**** DATASET

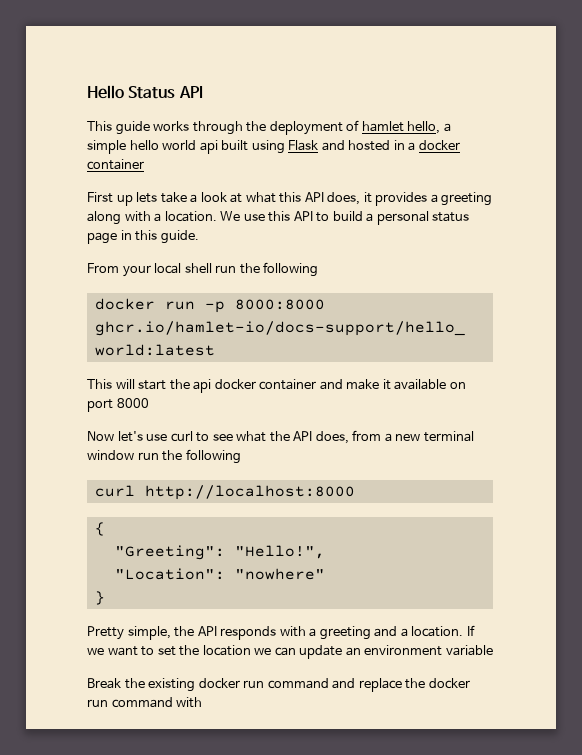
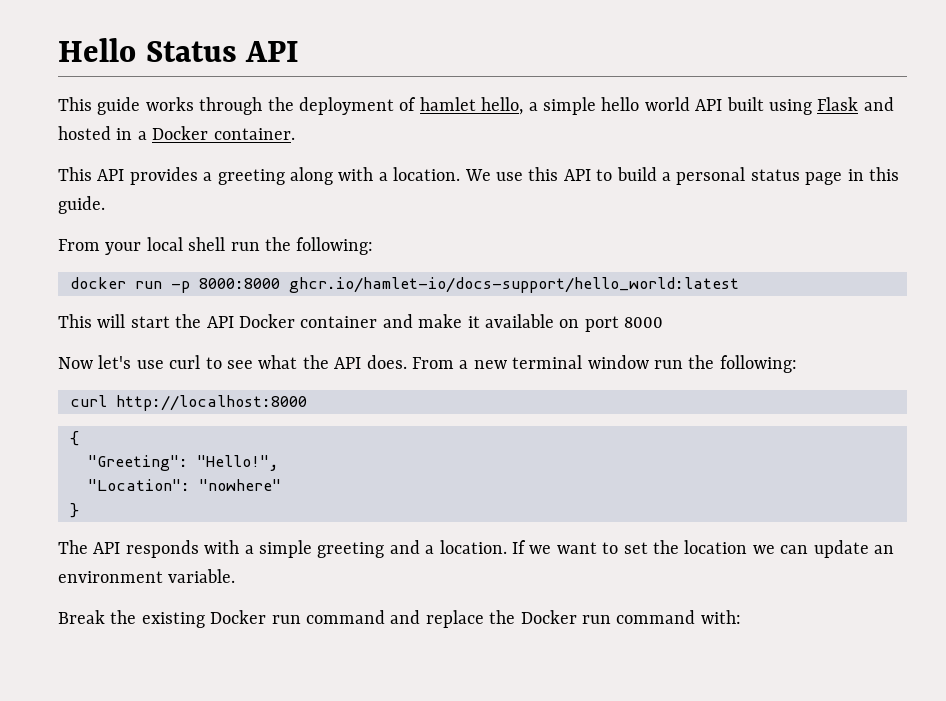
[199,140,218,154] api -> [695,99,723,111] API
[418,140,460,151] [87,159,144,170] [87,192,372,206] docker container // First up lets take a look at what this API does, it -> [152,126,295,140] [58,167,125,181] Docker container. // This API
[263,262,319,277] following -> [296,237,374,255] following:
[193,379,256,393] api docker -> [206,314,295,328] API Docker
[315,430,382,444] does, from -> [366,355,454,369] does. From
[185,449,241,464] following -> [719,355,797,373] following:
[87,626,195,640] Pretty simple, the -> [58,540,88,554] The
(317, 632) none -> [259,540,312,558] simple
[445,645,493,656] variable -> [168,569,236,583] variable.
[198,678,240,689] docker -> [210,610,267,624] Docker
[428,678,470,689] [87,697,203,708] docker run command with -> [520,610,741,624] Docker run command with:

********

What lines of the preceding data include the string "simple"? Pull them out.

[87,626,195,640] Pretty simple, the -> [58,540,88,554] The
(317, 632) none -> [259,540,312,558] simple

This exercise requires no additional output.